— Material for this task —
*** Begin section ***
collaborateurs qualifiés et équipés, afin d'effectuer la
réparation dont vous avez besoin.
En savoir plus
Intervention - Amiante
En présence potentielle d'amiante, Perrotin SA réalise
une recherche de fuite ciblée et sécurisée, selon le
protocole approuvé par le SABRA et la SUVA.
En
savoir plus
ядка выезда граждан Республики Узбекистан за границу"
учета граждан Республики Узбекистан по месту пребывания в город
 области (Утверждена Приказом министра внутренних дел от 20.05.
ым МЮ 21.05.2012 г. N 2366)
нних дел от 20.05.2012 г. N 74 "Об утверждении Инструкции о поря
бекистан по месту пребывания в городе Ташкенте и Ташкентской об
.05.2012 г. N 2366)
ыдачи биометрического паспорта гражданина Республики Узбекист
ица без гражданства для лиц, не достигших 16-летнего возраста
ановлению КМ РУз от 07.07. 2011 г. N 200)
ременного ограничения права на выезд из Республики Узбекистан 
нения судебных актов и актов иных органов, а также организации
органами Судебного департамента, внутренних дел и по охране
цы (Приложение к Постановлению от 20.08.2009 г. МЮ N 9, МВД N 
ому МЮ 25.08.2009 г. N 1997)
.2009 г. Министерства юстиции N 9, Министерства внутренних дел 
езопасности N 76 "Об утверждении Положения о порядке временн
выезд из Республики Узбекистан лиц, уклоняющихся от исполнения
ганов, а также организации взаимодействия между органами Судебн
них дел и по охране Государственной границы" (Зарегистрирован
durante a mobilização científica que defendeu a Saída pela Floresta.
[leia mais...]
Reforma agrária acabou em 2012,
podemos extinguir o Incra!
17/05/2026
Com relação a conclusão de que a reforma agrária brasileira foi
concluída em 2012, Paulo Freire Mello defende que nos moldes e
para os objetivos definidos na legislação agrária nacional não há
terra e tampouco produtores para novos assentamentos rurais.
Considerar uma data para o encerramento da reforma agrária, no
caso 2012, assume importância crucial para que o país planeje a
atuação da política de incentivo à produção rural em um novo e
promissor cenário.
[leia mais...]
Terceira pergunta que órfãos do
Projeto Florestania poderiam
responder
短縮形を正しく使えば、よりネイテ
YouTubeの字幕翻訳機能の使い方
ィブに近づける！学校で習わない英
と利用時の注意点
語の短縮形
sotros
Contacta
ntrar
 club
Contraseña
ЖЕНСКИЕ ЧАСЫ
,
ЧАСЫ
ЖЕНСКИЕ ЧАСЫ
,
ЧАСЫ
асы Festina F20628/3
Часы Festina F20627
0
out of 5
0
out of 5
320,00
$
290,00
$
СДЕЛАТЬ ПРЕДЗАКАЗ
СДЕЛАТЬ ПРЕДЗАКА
*** End section ***
— Required action —
The material should be transcribed exactly, every line included.

— Your response —
collaborateurs qualifiés et équipés, afin d'effectuer la
réparation dont vous avez besoin.
En savoir plus
Intervention - Amiante
En présence potentielle d'amiante, Perrotin SA réalise
une recherche de fuite ciblée et sécurisée, selon le
protocole approuvé par le SABRA et la SUVA.
En
savoir plus
ядка выезда граждан Республики Узбекистан за границу"
учета граждан Республики Узбекистан по месту пребывания в город
 области (Утверждена Приказом министра внутренних дел от 20.05.
ым МЮ 21.05.2012 г. N 2366)
нних дел от 20.05.2012 г. N 74 "Об утверждении Инструкции о поря
бекистан по месту пребывания в городе Ташкенте и Ташкентской об
.05.2012 г. N 2366)
ыдачи биометрического паспорта гражданина Республики Узбекист
ица без гражданства для лиц, не достигших 16-летнего возраста
ановлению КМ РУз от 07.07. 2011 г. N 200)
ременного ограничения права на выезд из Республики Узбекистан 
нения судебных актов и актов иных органов, а также организации
органами Судебного департамента, внутренних дел и по охране
цы (Приложение к Постановлению от 20.08.2009 г. МЮ N 9, МВД N 
ому МЮ 25.08.2009 г. N 1997)
.2009 г. Министерства юстиции N 9, Министерства внутренних дел 
езопасности N 76 "Об утверждении Положения о порядке временн
выезд из Республики Узбекистан лиц, уклоняющихся от исполнения
ганов, а также организации взаимодействия между органами Судебн
них дел и по охране Государственной границы" (Зарегистрирован
durante a mobilização científica que defendeu a Saída pela Floresta.
[leia mais...]
Reforma agrária acabou em 2012,
podemos extinguir o Incra!
17/05/2026
Com relação a conclusão de que a reforma agrária brasileira foi
concluída em 2012, Paulo Freire Mello defende que nos moldes e
para os objetivos definidos na legislação agrária nacional não há
terra e tampouco produtores para novos assentamentos rurais.
Considerar uma data para o encerramento da reforma agrária, no
caso 2012, assume importância crucial para que o país planeje a
atuação da política de incentivo à produção rural em um novo e
promissor cenário.
[leia mais...]
Terceira pergunta que órfãos do
Projeto Florestania poderiam
responder
短縮形を正しく使えば、よりネイテ
YouTubeの字幕翻訳機能の使い方
ィブに近づける！学校で習わない英
と利用時の注意点
語の短縮形
sotros
Contacta
ntrar
 club
Contraseña
ЖЕНСКИЕ ЧАСЫ
,
ЧАСЫ
ЖЕНСКИЕ ЧАСЫ
,
ЧАСЫ
асы Festina F20628/3
Часы Festina F20627
0
out of 5
0
out of 5
320,00
$
290,00
$
СДЕЛАТЬ ПРЕДЗАКАЗ
СДЕЛАТЬ ПРЕДЗАКА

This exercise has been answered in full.